━━ Available data ━━

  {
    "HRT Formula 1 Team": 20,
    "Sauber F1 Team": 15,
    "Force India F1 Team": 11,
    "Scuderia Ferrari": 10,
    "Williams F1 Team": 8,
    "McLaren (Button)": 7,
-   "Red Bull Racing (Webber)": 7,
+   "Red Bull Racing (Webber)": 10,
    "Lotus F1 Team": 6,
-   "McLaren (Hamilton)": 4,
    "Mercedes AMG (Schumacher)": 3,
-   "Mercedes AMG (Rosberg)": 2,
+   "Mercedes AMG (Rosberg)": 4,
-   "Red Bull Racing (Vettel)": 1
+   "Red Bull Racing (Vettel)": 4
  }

━━━
━━ Available data ━━

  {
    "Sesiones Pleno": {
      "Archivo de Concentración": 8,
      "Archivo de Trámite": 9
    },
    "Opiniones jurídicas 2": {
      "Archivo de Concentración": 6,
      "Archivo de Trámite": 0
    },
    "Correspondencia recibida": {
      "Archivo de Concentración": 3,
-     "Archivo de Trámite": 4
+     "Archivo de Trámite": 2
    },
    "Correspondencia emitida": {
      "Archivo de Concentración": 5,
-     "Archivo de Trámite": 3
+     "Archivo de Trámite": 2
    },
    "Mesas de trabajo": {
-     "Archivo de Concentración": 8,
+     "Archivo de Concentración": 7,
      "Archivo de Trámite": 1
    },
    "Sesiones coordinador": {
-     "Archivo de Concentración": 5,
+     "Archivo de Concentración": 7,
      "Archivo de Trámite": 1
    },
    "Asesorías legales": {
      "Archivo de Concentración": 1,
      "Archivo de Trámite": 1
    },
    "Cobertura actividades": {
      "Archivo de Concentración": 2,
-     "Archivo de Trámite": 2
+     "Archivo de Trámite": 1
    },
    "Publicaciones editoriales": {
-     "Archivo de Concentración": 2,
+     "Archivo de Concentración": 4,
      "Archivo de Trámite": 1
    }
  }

━━━

Job :: What are the lines of the data above that include the string "Rosberg"? Copy them.

Exercise answer ::
-   "Mercedes AMG (Rosberg)": 2,
+   "Mercedes AMG (Rosberg)": 4,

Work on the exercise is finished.